# Question about Six-minute Geotech(2nd edition) Prob 38



## jerome (Aug 22, 2008)

Good Day!

I solved six-min Geotech(2nd Edition) Prob 38, but i don't understand this solution.

I think that "dh1 +dh2 = 12ft" is wrong.

Total loss head is "(12+15) - 12 = 15ft"

Therefore, "dh1 + dh2 = 15ft" is right.

What do you think about that?


----------



## squishles10 (Sep 2, 2008)

jerome said:


> Good Day!
> I solved six-min Geotech(2nd Edition) Prob 38, but i don't understand this solution.
> 
> I think that "dh1 +dh2 = 12ft" is wrong.
> ...


can you scan in the question?


----------



## jerome (Oct 10, 2008)

squishles10 said:


> can you scan in the question?


http://cfs12.blog.daum.net/image/18/blog/2...Geotech_2nd.jpg


----------



## Guest (Oct 13, 2008)

jerome said:


> Good Day!
> I solved six-min Geotech(2nd Edition) Prob 38, but i don't understand this solution.
> 
> I think that "dh1 +dh2 = 12ft" is wrong.
> ...


Wow, I just checked my Six-Minute Solutions (Geotechnical) for problem 38 and the problem solution is correct; it shows dh1 + dh2 = 15-ft. That is the correct answer set-up for evaluating the headloss in the profile.

JR


----------

Dataset excerpts

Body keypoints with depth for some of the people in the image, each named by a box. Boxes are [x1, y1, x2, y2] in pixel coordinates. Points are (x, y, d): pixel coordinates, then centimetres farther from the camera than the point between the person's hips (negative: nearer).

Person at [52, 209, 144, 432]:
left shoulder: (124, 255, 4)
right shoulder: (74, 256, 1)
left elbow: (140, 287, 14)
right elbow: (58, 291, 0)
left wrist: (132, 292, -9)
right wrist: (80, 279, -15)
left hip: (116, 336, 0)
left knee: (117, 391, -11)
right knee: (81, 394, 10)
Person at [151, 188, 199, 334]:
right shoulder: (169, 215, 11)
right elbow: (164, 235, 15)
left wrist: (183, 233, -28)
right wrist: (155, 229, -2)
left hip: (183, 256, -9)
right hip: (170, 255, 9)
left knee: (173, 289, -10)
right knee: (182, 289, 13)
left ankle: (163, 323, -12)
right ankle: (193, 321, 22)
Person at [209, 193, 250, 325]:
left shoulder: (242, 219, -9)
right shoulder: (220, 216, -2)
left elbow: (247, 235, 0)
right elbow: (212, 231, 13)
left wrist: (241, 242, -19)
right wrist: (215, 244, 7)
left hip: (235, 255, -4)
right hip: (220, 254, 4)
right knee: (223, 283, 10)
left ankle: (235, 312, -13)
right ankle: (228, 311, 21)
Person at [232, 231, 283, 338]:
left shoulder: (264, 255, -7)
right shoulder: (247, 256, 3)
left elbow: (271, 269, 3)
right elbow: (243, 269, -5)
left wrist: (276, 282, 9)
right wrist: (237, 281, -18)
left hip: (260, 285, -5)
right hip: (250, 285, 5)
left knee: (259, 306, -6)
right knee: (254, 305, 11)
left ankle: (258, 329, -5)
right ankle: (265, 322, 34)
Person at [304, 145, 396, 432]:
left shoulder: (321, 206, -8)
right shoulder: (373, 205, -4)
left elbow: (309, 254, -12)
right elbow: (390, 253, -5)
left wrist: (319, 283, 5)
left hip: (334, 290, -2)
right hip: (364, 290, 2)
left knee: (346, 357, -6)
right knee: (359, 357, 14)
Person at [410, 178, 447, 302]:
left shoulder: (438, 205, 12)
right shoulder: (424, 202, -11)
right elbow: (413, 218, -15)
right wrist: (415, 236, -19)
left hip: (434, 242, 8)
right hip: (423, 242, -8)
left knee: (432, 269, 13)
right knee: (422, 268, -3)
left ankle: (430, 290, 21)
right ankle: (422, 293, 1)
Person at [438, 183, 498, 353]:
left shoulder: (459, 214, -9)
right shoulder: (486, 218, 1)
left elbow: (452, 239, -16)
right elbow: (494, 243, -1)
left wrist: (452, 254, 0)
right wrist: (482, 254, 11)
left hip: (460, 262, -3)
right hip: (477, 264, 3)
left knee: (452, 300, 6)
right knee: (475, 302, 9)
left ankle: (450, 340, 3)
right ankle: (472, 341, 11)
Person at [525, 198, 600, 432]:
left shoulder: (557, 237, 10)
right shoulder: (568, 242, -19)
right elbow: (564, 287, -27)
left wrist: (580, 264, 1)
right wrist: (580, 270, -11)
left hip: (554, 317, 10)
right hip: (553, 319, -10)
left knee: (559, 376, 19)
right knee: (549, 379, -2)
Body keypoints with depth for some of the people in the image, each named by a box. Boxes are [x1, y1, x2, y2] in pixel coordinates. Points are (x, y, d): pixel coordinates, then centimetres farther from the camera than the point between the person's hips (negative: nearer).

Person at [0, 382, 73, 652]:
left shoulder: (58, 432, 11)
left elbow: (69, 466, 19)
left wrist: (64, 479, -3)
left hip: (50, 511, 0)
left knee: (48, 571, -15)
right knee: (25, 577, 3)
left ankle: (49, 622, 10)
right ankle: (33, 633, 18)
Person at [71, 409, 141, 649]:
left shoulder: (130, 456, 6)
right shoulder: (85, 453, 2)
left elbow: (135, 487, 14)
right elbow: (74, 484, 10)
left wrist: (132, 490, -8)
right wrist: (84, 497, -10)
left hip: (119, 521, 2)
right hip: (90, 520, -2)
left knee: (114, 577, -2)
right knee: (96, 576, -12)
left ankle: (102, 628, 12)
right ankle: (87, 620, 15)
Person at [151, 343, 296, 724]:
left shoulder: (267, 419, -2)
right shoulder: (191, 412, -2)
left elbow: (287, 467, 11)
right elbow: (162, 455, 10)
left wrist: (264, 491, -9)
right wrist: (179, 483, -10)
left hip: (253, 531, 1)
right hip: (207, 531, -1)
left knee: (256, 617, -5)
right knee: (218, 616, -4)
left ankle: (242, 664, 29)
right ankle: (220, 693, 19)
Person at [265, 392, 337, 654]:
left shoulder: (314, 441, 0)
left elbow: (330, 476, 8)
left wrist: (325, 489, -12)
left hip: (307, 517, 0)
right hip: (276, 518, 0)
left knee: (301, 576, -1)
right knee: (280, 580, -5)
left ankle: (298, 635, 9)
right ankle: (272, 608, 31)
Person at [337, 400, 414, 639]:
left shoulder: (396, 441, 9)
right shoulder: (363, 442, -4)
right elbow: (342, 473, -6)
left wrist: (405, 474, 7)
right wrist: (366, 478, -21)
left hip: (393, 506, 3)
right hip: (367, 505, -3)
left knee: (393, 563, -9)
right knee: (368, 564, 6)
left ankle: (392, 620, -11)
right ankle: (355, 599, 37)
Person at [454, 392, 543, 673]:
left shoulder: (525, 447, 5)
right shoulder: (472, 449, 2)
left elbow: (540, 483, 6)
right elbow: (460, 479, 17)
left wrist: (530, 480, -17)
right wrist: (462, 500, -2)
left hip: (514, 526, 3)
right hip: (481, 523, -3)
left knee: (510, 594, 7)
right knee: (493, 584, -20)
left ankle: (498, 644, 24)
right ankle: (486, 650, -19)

Task set
1. In the forum thread, what does the Oct 13, 2008 reply say the book's solution shows for dh1 + dh2?
2. Edit the records from the line containing "left knee: (432, 269, 13)" through the line containing "left wrist: (64, 479, -3)" so that "ankle" becomes "ankle joint" everywhere in that part. Leave the rest unchanged.

Results for each task
1. It shows dh1 + dh2 = 15 ft.

2.
left knee: (432, 269, 13)
right knee: (422, 268, -3)
left ankle joint: (430, 290, 21)
right ankle joint: (422, 293, 1)
Person at [438, 183, 498, 353]:
left shoulder: (459, 214, -9)
right shoulder: (486, 218, 1)
left elbow: (452, 239, -16)
right elbow: (494, 243, -1)
left wrist: (452, 254, 0)
right wrist: (482, 254, 11)
left hip: (460, 262, -3)
right hip: (477, 264, 3)
left knee: (452, 300, 6)
right knee: (475, 302, 9)
left ankle joint: (450, 340, 3)
right ankle joint: (472, 341, 11)
Person at [525, 198, 600, 432]:
left shoulder: (557, 237, 10)
right shoulder: (568, 242, -19)
right elbow: (564, 287, -27)
left wrist: (580, 264, 1)
right wrist: (580, 270, -11)
left hip: (554, 317, 10)
right hip: (553, 319, -10)
left knee: (559, 376, 19)
right knee: (549, 379, -2)
Body keypoints with depth for some of the people in the image, each named by a box. Boxes are [x1, y1, x2, y2] in pixel coordinates. Points are (x, y, d): pixel coordinates, then centimetres farther from the camera than the point between the person's hips (negative: nearer).

Person at [0, 382, 73, 652]:
left shoulder: (58, 432, 11)
left elbow: (69, 466, 19)
left wrist: (64, 479, -3)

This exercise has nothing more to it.